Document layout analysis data
━━━━━━━━━━━━━━━━━━━━━━━━━━━━━━

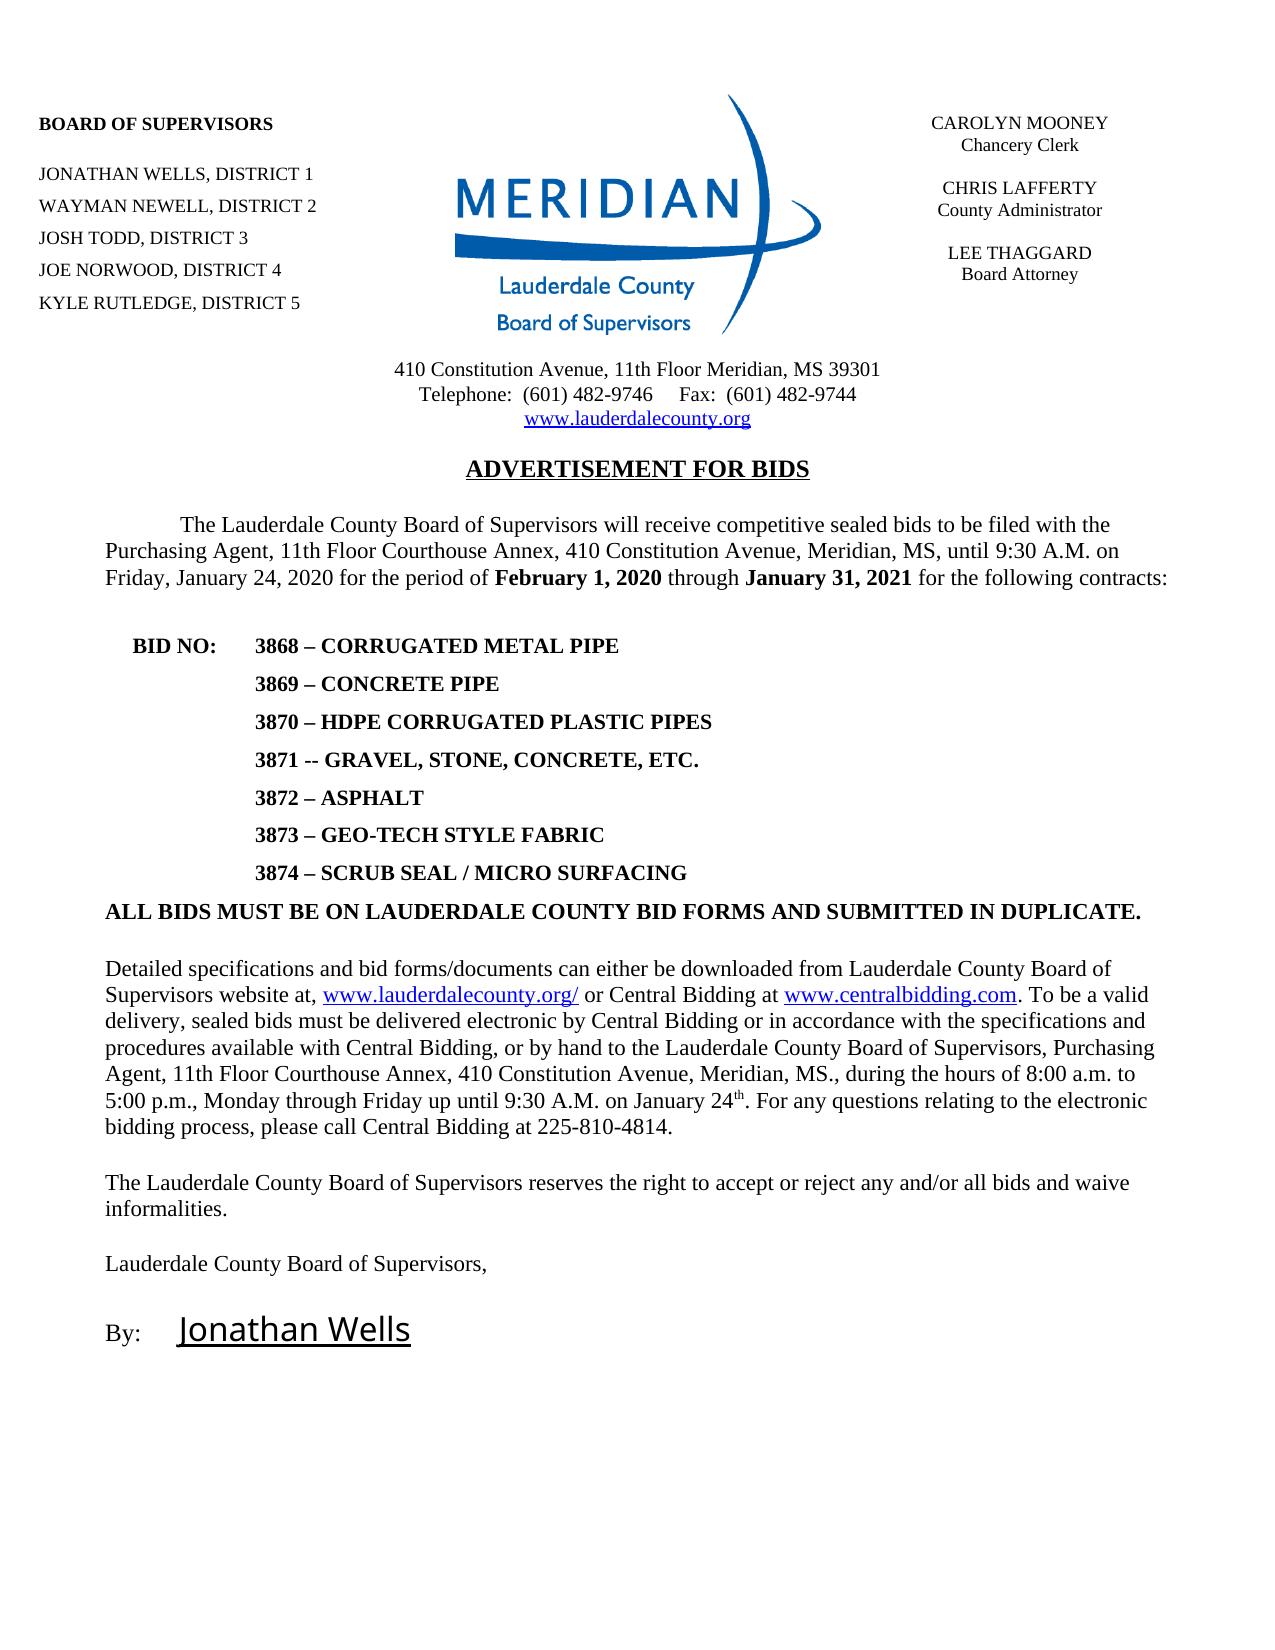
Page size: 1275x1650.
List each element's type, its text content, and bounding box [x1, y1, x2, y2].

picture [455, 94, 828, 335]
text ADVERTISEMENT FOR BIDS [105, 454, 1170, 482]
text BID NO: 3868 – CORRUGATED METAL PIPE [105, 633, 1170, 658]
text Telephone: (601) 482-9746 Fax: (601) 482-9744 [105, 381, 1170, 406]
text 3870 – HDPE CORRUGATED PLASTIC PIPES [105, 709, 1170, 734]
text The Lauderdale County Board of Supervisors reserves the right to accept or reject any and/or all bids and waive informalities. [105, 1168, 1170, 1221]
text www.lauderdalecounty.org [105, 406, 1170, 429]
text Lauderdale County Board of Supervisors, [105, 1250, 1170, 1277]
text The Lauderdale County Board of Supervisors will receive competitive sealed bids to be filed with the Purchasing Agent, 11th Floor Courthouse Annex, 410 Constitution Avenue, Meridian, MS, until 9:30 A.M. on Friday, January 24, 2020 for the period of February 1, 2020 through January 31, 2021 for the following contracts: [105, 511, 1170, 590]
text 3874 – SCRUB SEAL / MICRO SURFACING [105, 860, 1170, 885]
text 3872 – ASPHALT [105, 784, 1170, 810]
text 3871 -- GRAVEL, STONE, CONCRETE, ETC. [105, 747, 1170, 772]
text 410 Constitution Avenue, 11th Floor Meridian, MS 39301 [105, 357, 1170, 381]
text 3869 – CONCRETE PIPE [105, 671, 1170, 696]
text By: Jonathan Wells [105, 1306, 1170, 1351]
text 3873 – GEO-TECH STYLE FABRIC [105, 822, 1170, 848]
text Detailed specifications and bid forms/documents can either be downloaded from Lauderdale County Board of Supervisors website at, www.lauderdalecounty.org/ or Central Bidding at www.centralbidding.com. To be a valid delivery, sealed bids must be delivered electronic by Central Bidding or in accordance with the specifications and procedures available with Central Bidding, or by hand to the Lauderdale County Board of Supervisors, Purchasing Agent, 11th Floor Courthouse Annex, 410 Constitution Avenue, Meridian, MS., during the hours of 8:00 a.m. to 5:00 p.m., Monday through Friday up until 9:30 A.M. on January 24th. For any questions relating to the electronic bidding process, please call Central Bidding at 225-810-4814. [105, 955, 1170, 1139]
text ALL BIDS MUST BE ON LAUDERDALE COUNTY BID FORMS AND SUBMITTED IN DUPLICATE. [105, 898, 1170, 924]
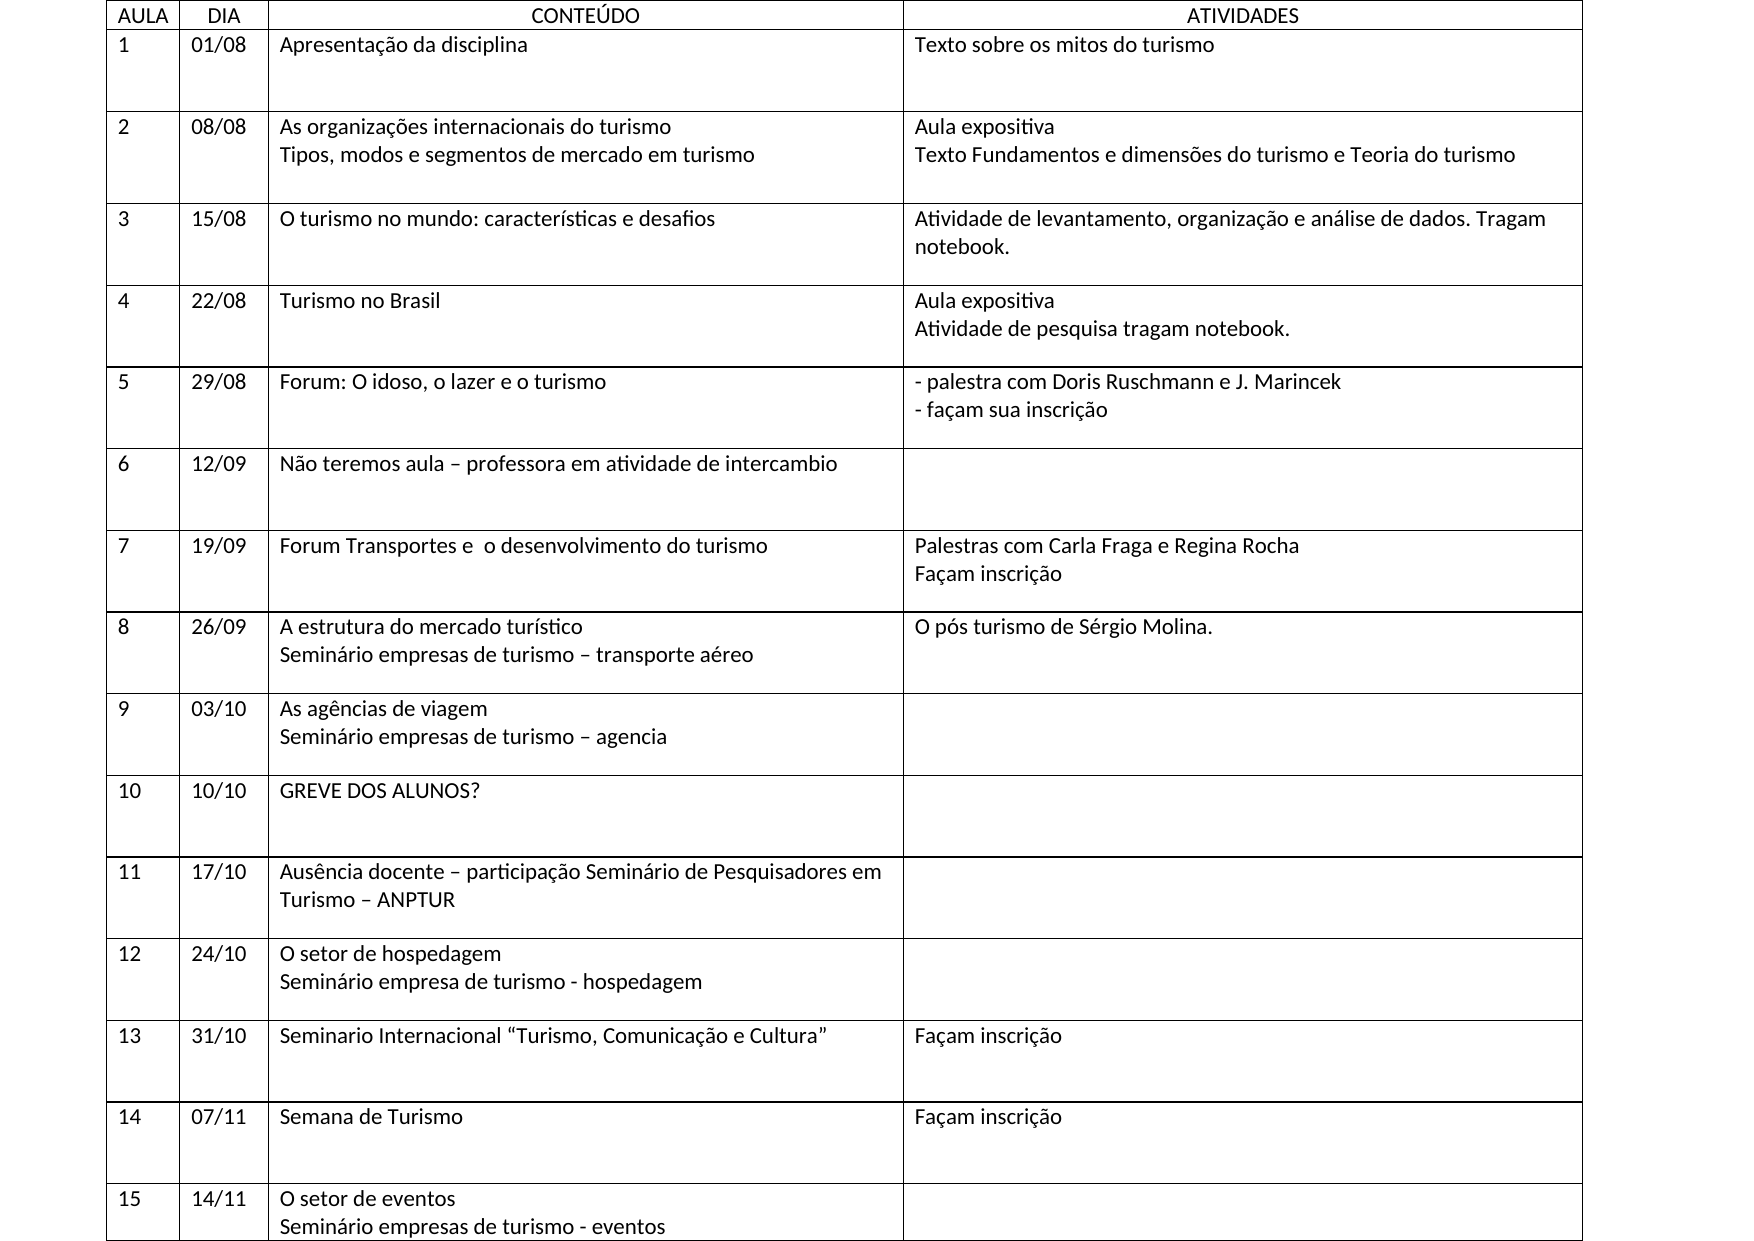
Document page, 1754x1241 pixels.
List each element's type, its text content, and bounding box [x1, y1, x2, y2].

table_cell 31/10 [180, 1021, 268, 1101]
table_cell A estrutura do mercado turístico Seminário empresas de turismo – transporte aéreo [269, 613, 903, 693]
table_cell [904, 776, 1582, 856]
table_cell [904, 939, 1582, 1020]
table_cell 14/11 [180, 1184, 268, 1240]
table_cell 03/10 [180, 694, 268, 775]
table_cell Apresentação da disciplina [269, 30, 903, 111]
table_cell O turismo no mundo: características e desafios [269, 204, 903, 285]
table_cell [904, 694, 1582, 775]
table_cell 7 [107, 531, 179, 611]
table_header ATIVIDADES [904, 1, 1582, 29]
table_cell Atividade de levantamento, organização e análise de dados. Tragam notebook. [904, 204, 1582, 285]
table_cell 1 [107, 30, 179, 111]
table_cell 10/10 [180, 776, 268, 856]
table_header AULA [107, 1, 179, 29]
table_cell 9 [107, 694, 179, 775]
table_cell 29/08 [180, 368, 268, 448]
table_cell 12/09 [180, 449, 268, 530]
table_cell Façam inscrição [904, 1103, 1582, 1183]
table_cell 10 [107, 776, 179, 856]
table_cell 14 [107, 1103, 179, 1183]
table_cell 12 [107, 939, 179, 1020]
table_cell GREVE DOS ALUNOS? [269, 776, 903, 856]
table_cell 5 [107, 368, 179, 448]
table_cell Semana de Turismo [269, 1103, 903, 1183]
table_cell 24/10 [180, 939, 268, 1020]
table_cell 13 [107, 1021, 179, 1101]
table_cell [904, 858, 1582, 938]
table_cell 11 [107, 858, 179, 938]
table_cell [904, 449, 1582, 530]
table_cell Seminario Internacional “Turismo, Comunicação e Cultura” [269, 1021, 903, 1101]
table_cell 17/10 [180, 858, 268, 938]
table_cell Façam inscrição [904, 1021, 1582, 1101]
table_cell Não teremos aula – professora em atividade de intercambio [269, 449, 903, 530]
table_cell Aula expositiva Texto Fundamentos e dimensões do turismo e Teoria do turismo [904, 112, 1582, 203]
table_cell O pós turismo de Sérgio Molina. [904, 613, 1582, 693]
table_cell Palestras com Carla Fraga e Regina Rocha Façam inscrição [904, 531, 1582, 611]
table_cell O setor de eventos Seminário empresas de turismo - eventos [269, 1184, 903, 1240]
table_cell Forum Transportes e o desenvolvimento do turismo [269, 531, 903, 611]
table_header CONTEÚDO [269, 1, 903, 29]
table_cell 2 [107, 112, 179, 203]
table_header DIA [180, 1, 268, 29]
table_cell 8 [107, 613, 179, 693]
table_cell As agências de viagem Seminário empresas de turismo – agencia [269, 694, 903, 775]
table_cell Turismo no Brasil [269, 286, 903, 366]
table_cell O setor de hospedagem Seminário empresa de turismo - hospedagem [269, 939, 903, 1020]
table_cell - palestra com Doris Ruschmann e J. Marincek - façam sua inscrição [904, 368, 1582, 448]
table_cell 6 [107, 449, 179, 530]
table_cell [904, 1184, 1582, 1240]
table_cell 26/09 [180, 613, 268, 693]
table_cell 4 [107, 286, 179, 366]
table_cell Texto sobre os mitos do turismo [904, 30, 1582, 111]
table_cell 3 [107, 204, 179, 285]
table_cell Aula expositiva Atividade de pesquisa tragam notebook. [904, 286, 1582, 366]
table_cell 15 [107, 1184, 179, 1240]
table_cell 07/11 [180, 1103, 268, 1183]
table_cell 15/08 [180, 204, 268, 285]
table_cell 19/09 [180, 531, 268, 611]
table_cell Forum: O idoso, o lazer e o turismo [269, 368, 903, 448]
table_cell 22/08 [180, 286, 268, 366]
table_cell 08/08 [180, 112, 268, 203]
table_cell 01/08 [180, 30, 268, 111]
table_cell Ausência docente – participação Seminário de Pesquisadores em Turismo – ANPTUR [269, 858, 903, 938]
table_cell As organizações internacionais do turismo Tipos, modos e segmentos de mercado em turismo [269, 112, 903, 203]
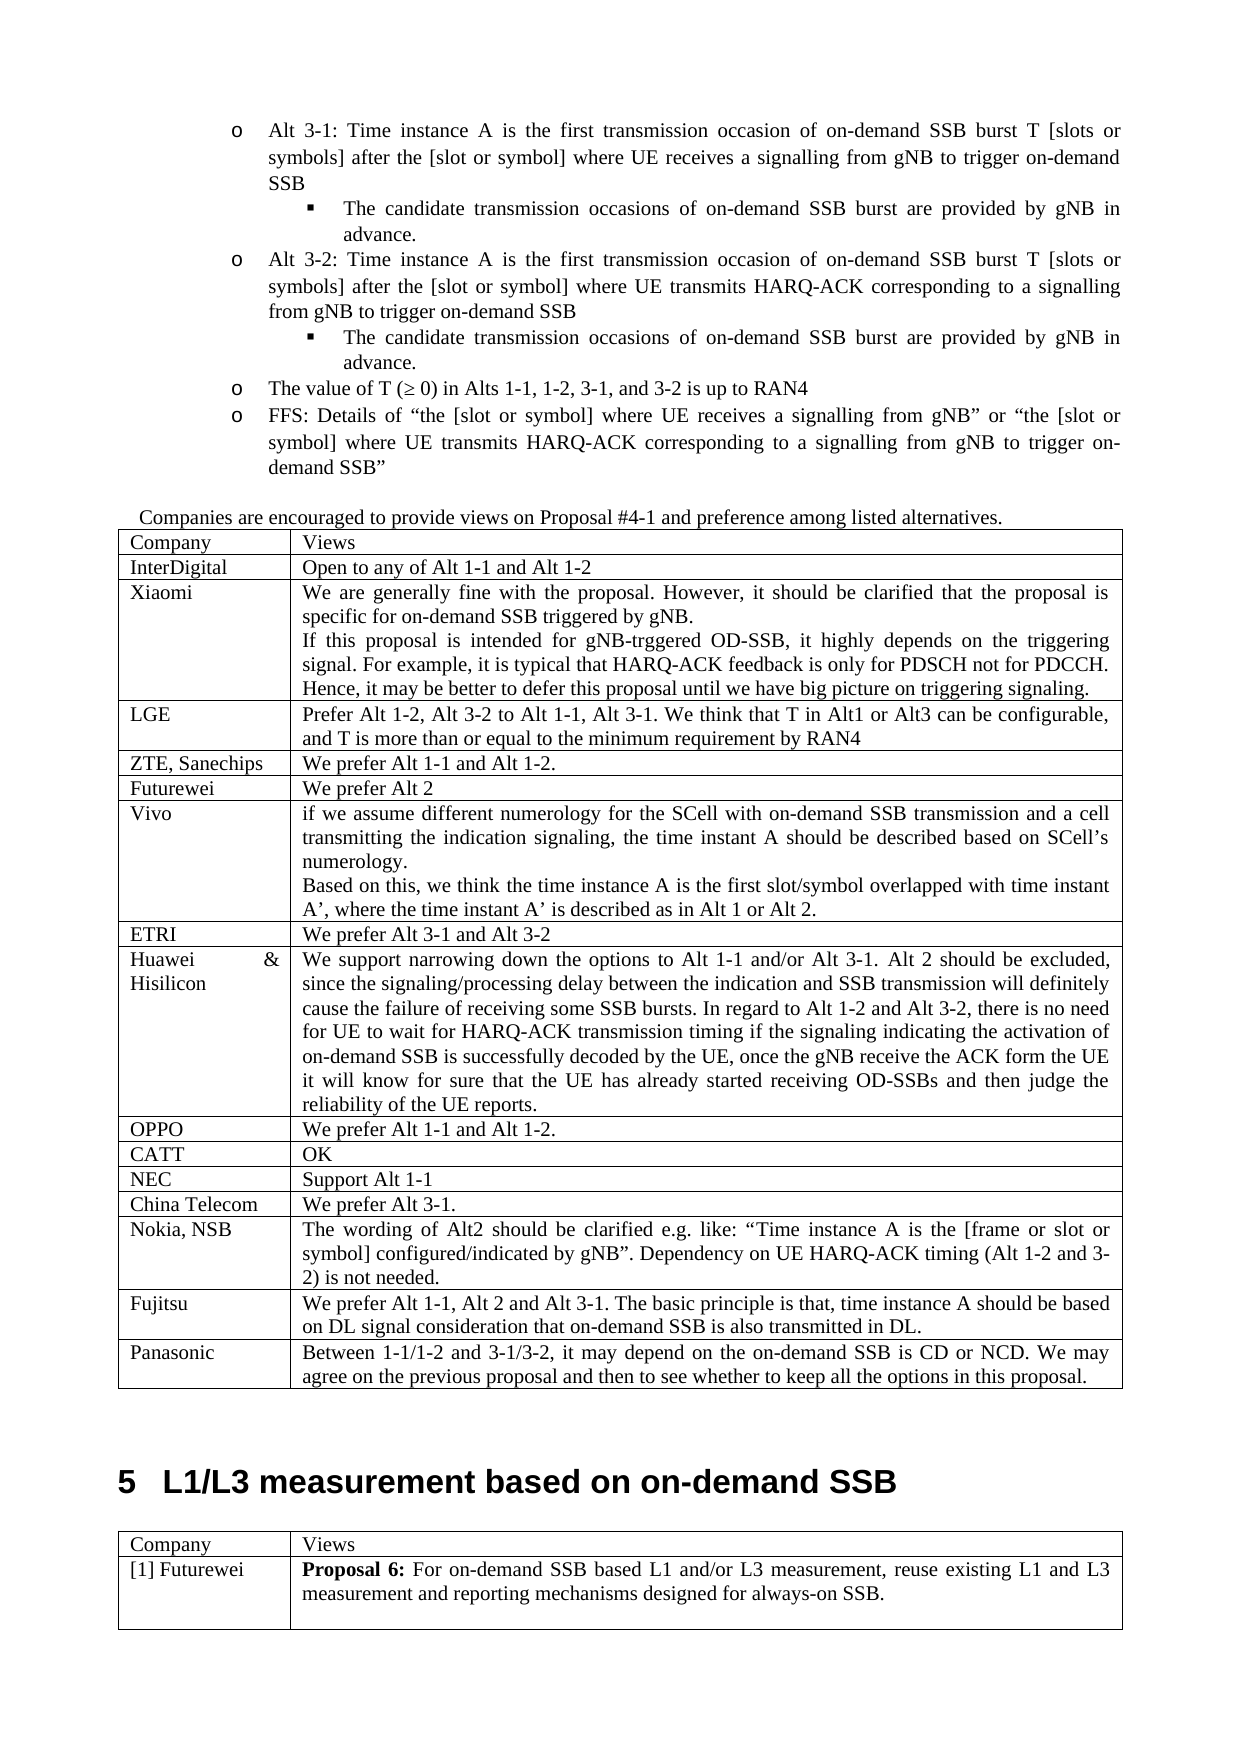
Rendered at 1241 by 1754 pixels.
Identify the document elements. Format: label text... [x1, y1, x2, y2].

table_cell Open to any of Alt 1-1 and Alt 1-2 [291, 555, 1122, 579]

━━━━━━━━━━━━━━━━━━━━━━━━━━━━━━

● Work task: From the line containing "Rendered at 1241 by 1754 pixels." down to the last line, reproduce the records exactly. Include both ends.

● Result for this task:
Rendered at 1241 by 1754 pixels.
Identify the document elements. Format: label text... [x1, y1, x2, y2].

table_cell Open to any of Alt 1-1 and Alt 1-2 [291, 555, 1122, 579]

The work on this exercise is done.